Отрывок текста:
□ □ □

Зимой, чтобы сохранить поголовье, председатель договорился со сторожами
казахских зимних пастбищ, примыкающих к нашему хозяйству, потихоньку пасти у
них наших барашков. Они взамен просят принять на мясо их бычков. Наши расценки
– один рубль двадцать копеек за килограмм живого веса. Бычки упитанные, по 150
килограммов. Однако сторожам этого мало. Приходится искусственно накидывать
сверху по 20–30 кило.
В автокатастрофе погиб прекрасный парень. Осталась одинокая старушка мать.
Учетчик мехпарка, чтобы как-то помочь ей, начислил покойному зарплату 500
рублей. Я не могу пропустить этот документ. И урезать некрасиво. Поэтому
принимаю решение разделить сумму на две части. Вторая зарплата была начислена в
следующем после его смерти месяце. А с ревизором, однокашником по университету,
мы распили бутылку, и я ему все объяснил. Он понял все правильно.

□ □ □

Задание 1: Выпишите без изменений часть записей: от строки, содержащей «radikalizmu. Pretože v», до последней строки записей включительно.
Отрывок и записи между собой никак не связаны.

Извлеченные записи
□ □ □

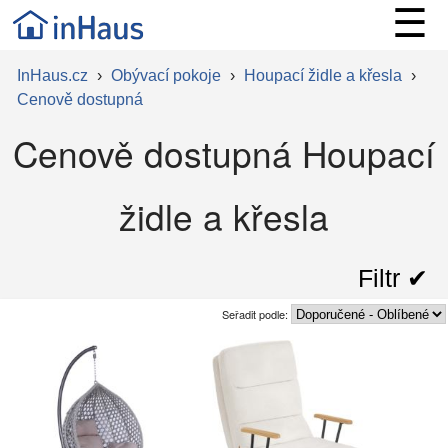
☰
InHaus.cz
›
Obývací pokoje
›
Houpací židle a křesla
›
Cenově dostupná
Cenově dostupná Houpací
židle a křesla
Filtr ✔︎
Seřadit podle:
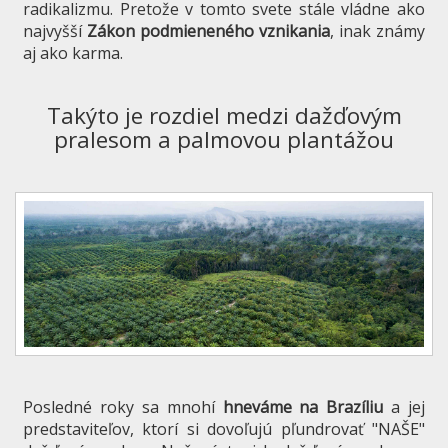
radikalizmu. Pretože v tomto svete stále vládne ako
najvyšší
Zákon podmieneného vznikania
, inak známy
aj ako karma.
Takýto je rozdiel medzi dažďovým
pralesom a palmovou plantážou
Posledné roky sa mnohí
hneváme na Brazíliu
a jej
predstaviteľov, ktorí si dovoľujú pľundrovať "NAŠE"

□ □ □

Задание 2: Воспроизведите дословно часть отрывка, которая начинается словами «Учетчик мехпарка, чтобы» и заканчивается словами «понял все правильно.».

Решение задания 1:
radikalizmu. Pretože v tomto svete stále vládne ako
najvyšší
Zákon podmieneného vznikania
, inak známy
aj ako karma.
Takýto je rozdiel medzi dažďovým
pralesom a palmovou plantážou
Posledné roky sa mnohí
hneváme na Brazíliu
a jej
predstaviteľov, ktorí si dovoľujú pľundrovať "NAŠE"

Решение задания 2:
Учетчик мехпарка, чтобы как-то помочь ей, начислил покойному зарплату 500
рублей. Я не могу пропустить этот документ. И урезать некрасиво. Поэтому
принимаю решение разделить сумму на две части. Вторая зарплата была начислена в
следующем после его смерти месяце. А с ревизором, однокашником по университету,
мы распили бутылку, и я ему все объяснил. Он понял все правильно.